In a water-fall, the water falls from a height of $100$m. If the entire K.E. of water is converted into heat, the rise in temperature of water will be
A. ${0.23^ \circ }C$
B. ${0.46^ \circ }C$
C. ${2.3^ \circ }C$
D. ${0.023^ \circ }C$

Answer 1

Hint: To calculate the rise of temperature of water, we need to use the concept of kinetic energy converted into heat. Also, the velocity of water falling freely under gravity depends on the mass of the body, acceleration due the gravity of the earth and height from which it is falling.

Formulae used:
Kinetic energy $K = \dfrac{1}{2}m{v^2}$
Velocity of water falling freely under gravity $v = \sqrt {2gh} $
Where, $m$ - mass of water, $h$ - height of the water fall and $g$ - acceleration due to gravity.
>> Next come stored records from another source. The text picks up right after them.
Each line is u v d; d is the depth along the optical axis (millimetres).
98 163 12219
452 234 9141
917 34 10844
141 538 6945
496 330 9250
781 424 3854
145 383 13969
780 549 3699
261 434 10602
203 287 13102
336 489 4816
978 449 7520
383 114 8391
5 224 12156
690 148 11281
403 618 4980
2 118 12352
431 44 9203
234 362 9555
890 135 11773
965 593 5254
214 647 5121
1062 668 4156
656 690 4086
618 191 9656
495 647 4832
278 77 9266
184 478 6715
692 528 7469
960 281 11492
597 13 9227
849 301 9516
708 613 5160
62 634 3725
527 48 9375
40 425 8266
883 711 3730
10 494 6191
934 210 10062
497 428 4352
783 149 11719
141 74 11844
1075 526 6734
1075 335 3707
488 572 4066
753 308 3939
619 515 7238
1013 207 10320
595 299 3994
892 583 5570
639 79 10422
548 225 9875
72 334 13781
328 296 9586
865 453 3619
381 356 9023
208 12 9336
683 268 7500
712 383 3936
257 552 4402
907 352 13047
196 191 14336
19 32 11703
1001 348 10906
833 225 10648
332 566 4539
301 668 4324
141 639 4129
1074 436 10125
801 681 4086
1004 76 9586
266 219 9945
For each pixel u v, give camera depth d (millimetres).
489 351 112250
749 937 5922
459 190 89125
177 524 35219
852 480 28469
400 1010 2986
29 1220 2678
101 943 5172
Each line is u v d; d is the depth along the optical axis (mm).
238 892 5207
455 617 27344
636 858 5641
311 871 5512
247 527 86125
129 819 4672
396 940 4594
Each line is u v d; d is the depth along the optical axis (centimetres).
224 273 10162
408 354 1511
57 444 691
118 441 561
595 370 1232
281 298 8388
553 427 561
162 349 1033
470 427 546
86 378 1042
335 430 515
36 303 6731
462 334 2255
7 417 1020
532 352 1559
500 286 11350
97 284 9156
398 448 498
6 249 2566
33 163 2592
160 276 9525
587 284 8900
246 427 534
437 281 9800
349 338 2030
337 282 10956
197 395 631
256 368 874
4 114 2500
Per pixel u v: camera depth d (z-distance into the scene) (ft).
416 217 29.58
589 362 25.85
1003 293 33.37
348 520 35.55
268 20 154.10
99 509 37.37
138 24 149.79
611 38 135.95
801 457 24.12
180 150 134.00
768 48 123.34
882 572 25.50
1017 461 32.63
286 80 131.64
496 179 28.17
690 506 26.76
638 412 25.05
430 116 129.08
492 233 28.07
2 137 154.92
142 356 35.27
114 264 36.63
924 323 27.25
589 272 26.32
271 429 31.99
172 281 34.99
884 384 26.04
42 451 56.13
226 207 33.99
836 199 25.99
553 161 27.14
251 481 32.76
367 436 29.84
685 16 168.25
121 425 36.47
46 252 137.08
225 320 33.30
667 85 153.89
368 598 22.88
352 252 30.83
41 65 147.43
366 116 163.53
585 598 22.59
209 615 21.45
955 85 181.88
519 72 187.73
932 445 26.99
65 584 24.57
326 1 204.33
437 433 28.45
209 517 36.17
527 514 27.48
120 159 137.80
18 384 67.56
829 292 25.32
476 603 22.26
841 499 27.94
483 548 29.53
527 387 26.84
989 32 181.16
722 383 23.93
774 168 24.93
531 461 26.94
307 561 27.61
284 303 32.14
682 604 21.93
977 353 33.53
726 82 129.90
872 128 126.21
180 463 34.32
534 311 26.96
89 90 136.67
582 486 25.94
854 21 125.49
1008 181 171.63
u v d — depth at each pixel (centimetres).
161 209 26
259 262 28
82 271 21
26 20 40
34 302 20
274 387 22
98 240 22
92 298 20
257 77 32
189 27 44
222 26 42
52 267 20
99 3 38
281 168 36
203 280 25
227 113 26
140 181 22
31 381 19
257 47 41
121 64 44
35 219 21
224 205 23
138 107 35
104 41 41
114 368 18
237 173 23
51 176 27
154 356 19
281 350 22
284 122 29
Complete step by step answer:
We are given $h = 100$ m.
Let us consider $m = 1$ kg of water converting into heat.
So, velocity of the water in waterfall, $v = \sqrt {2gh} $
$v = \sqrt {2 \times 9.8 \times 100} $
\[\Rightarrow v = 44.27\,m{s^{ - 1}} - - - - - - - (1)\]
The kinetic energy of the water is given by $K = \dfrac{1}{2}m{v^2}$
$K = \dfrac{1}{2} \times 1 \times {\left( {44.27} \right)^2}$
$\Rightarrow K = 980\,J - - - - - - - - - - (2)$
Now, the whole kinetic energy is converted into heat.So the heat capacity of the water is $4184Jk{g^{ - 1}}{K^{ - 1}}$ . The $980\,J$ of water raise the temperature of each $1\,kg$ of water by \[\left( {\dfrac{{980}}{{4184}}} \right)\]$ ^\circ C$. So, the rise in temperature is ${0.23^ \circ }C$.

Hence, option A is correct.

Note: Heat capacity is the quantity of the heat required to raise the temperature of the substance by one degree. If the mass of the substance is unity then the heat capacity is called Specific heat capacity. The motion of water from the waterfall is under the freely falling bodies.